Aplicar completivos para atingir o valor fixado como teto e não como ponto de partida, para o cálculo de vantagens conquistadas ao longo da trajetória profissional, é ilegal. É o entendimento do STF.
A voz da categoria
Valorização forçada
A diferença é visível. Está no contracheque. Com a vitória na Justiça, o padrão da carreira saltou de R$ 454,03 para mais de R$ 1,1 mil, considerado o contrato de 20 horas semanais. E o professor de História, hoje no quadro do Colégio Pelotense, não demorou para ingressar com a ação. Em 2012, meses depois da decisão do STF, Maicon Bravo decidiu ir em busca dos direitos. Uma espera que se arrastou por mais de quatro anos.
“É constrangedor. O que estamos vendo é a desvalorização do profissional e o sucateamento do serviço público”, resumiu o doutorando em Educação Ambiental, ao servir de porta-voz de servidores de outras áreas, que dependem de complemento para atingir o salário mínimo nacional, exigido por lei. A expectativa daqui para frente fica por conta do cálculo do retroativo, a que também tem direito.
Ânimo, apesar de tudo
A professora de Produção Textual prefere não ser identificada. A bolsa guarda dez pastas, dos trabalhos e criações dos alunos das turmas de 2017. Já são 22 anos de carreira; dez cumpridos na rede municipal de Pelotas. O convívio com os alunos e o compromisso de fazê-los abrir o pensamento, em debates em sala de aula, acabam por se transformar em incentivo para manter o sorriso no rosto, ainda que o contracheque ganhe o nome bem-humorado de “contrachoque”.

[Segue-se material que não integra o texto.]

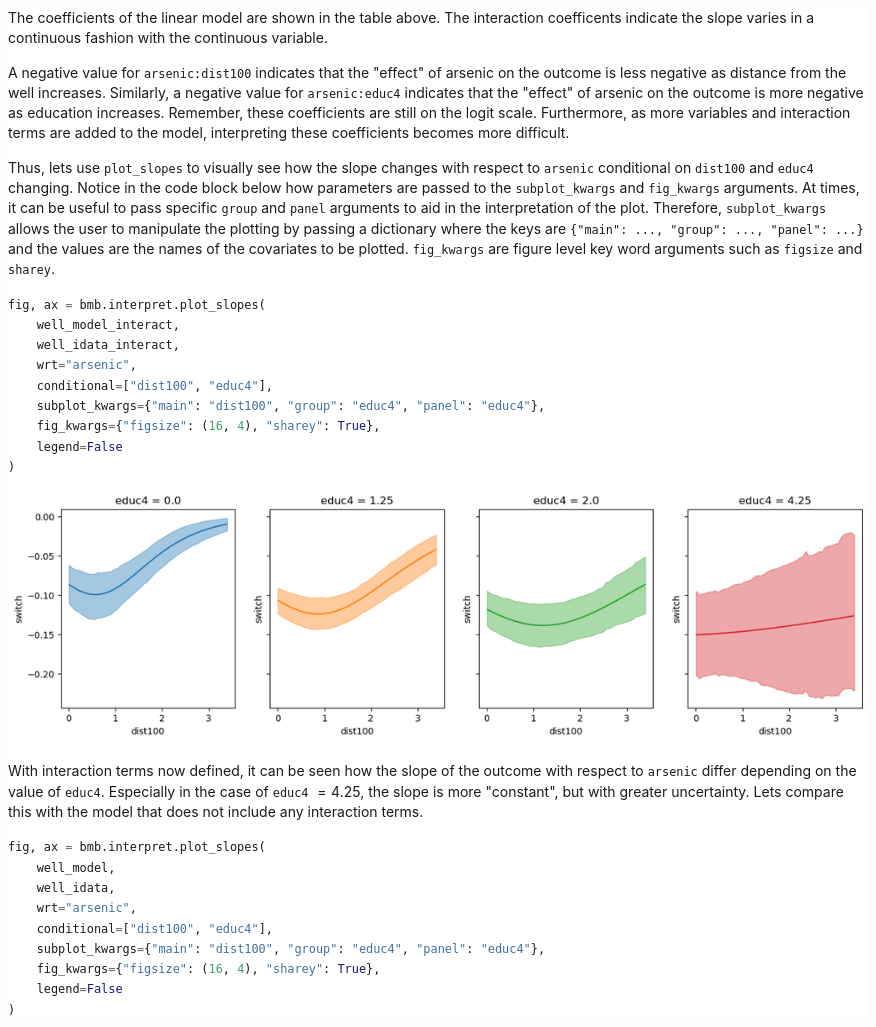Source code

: 

The coefficients of the linear model are shown in the table above. The interaction coefficents indicate the slope varies in a continuous fashion with the continuous variable.

A negative value for `arsenic:dist100` indicates that the "effect" of arsenic on the outcome is less negative as distance from the well increases. Similarly, a negative value for `arsenic:educ4` indicates that the "effect" of arsenic on the outcome is more negative as education increases. Remember, these coefficients are still on the logit scale. Furthermore, as more variables and interaction terms are added to the model, interpreting these coefficients becomes more difficult.

Thus, lets use `plot_slopes` to visually see how the slope changes with respect to `arsenic` conditional on `dist100` and `educ4` changing. Notice in the code block below how parameters are passed to the `subplot_kwargs` and `fig_kwargs` arguments. At times, it can be useful to pass specific `group` and `panel` arguments to aid in the interpretation of the plot. Therefore, `subplot_kwargs` allows the user to manipulate the plotting by passing a dictionary where the keys are `{"main": ..., "group": ..., "panel": ...}` and the values are the names of the covariates to be plotted. `fig_kwargs` are figure level key word arguments such as `figsize` and `sharey`.


```python
fig, ax = bmb.interpret.plot_slopes(
    well_model_interact,
    well_idata_interact,
    wrt="arsenic",
    conditional=["dist100", "educ4"],
    subplot_kwargs={"main": "dist100", "group": "educ4", "panel": "educ4"},
    fig_kwargs={"figsize": (16, 4), "sharey": True},
    legend=False
)
```



![png](2023-gsoc-update-slopes_files/2023-gsoc-update-slopes_23_0.png)



With interaction terms now defined, it can be seen how the slope of the outcome with respect to `arsenic` differ depending on the value of `educ4`. Especially in the case of `educ4` $= 4.25$, the slope is more "constant", but with greater uncertainty. Lets compare this with the model that does not include any interaction terms.


```python
fig, ax = bmb.interpret.plot_slopes(
    well_model,
    well_idata,
    wrt="arsenic",
    conditional=["dist100", "educ4"],
    subplot_kwargs={"main": "dist100", "group": "educ4", "panel": "educ4"},
    fig_kwargs={"figsize": (16, 4), "sharey": True},
    legend=False
)
```
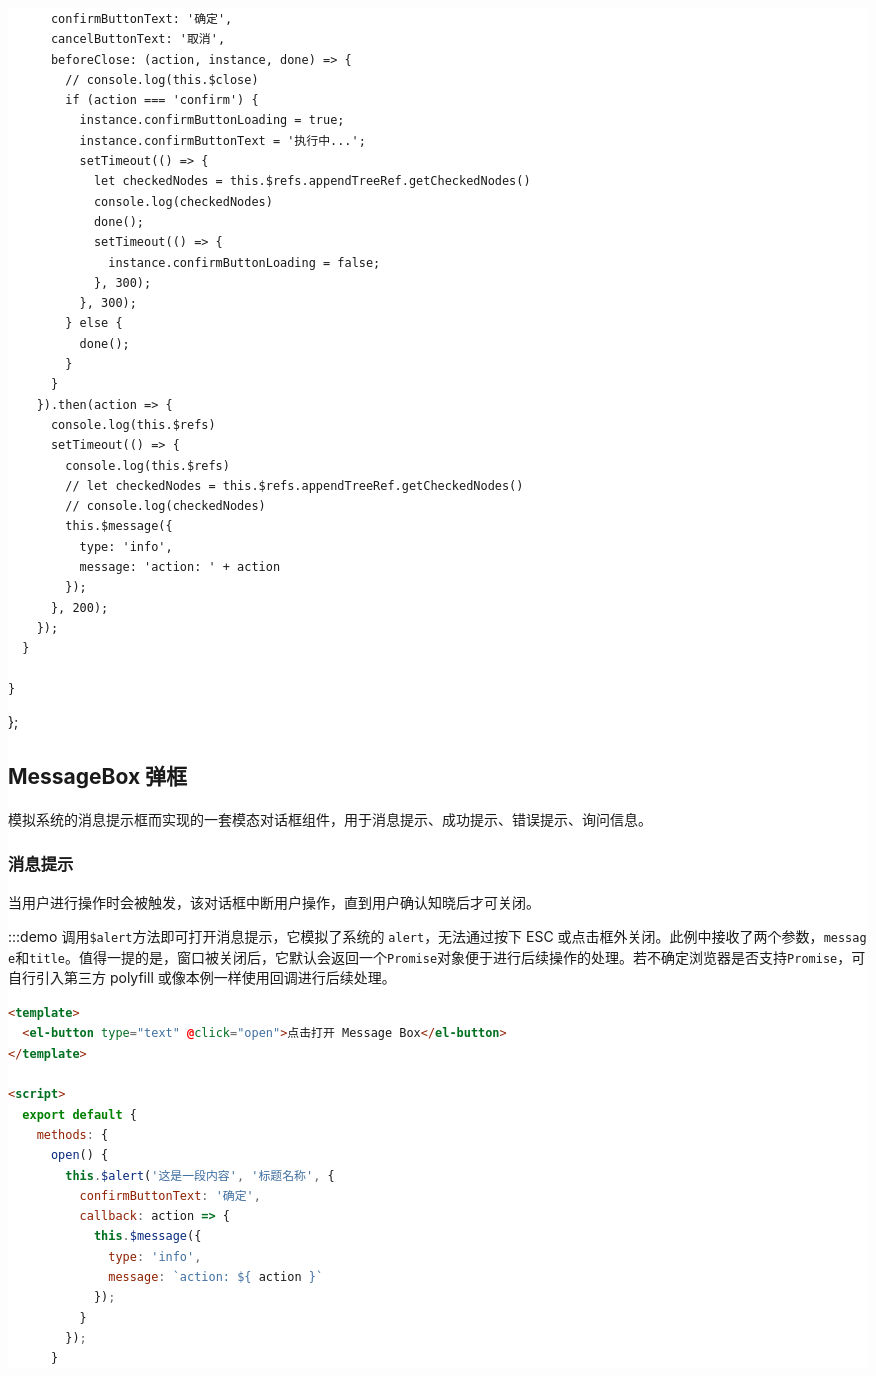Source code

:           confirmButtonText: '确定',
          cancelButtonText: '取消',
          beforeClose: (action, instance, done) => {
            // console.log(this.$close)
            if (action === 'confirm') {
              instance.confirmButtonLoading = true;
              instance.confirmButtonText = '执行中...';
              setTimeout(() => {
                let checkedNodes = this.$refs.appendTreeRef.getCheckedNodes()
                console.log(checkedNodes)
                done();
                setTimeout(() => {
                  instance.confirmButtonLoading = false;
                }, 300);
              }, 300);
            } else {
              done();
            }
          }
        }).then(action => {
          console.log(this.$refs)
          setTimeout(() => {
            console.log(this.$refs)
            // let checkedNodes = this.$refs.appendTreeRef.getCheckedNodes()
            // console.log(checkedNodes)
            this.$message({
              type: 'info',
              message: 'action: ' + action
            });
          }, 200);
        });
      }

    }
  };
</script>
## MessageBox 弹框
模拟系统的消息提示框而实现的一套模态对话框组件，用于消息提示、成功提示、错误提示、询问信息。

### 消息提示

当用户进行操作时会被触发，该对话框中断用户操作，直到用户确认知晓后才可关闭。

:::demo 调用`$alert`方法即可打开消息提示，它模拟了系统的 `alert`，无法通过按下 ESC 或点击框外关闭。此例中接收了两个参数，`message`和`title`。值得一提的是，窗口被关闭后，它默认会返回一个`Promise`对象便于进行后续操作的处理。若不确定浏览器是否支持`Promise`，可自行引入第三方 polyfill 或像本例一样使用回调进行后续处理。
```html
<template>
  <el-button type="text" @click="open">点击打开 Message Box</el-button>
</template>

<script>
  export default {
    methods: {
      open() {
        this.$alert('这是一段内容', '标题名称', {
          confirmButtonText: '确定',
          callback: action => {
            this.$message({
              type: 'info',
              message: `action: ${ action }`
            });
          }
        });
      }
```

O padrão da carreira é tão achatado que o desconto previdenciário - de R$ 359,60 - engole quase 80% dos R$ 454,03. Até agora, a professora não decidiu se também irá recorrer à Justiça em busca do Piso, mas admite: vê com tristeza a situação de colegas que precisam recorrer a medicações para driblar os efeitos da depressão. “É triste isso, mas não sobra dinheiro para lazer e o pessoal não tem uma válvula de escape.”
Sem retorno
O Diário Popular tentou, por três dias, falar com o procurador-geral do Município, Nadison Hax, sobre os argumentos para o não pagamento do Piso do Magistério, nos moldes do que estabelece o STF, mas ficou sem retorno. O DP também não recebeu as informações do número total de professores que já recebem o piso - por força das ações judiciais -, como solicitado ao secretário de Gestão Administrativa e Financeira, Otoni Xavier, e à servidora recomendada por ele.
Conheça alguns números (*)
►Total de professores na rede municipal: cerca de 3,5 mil profissionais
►Valor do salário-padrão para os contratos de 20 horas semanais: R$ 454,03
►O valor da base de cálculo sobre a qual incidem vantagens, como o Difícil Acesso é de R$ 691,02
►O Piso do Magistério estabelecido pelo Ministério da Educação (MEC):
R$ 1.149,40 (para 20 horas semanais)
e R$ 2.298,80 (para 40 horas semanais)
(*) Pela lei, todas as vantagens conquistadas ao longo da carreira devem ser calculadas sobre o valor do Piso Nacional; o que elevaria - e muito - a remuneração dos professores municipais de Pelotas.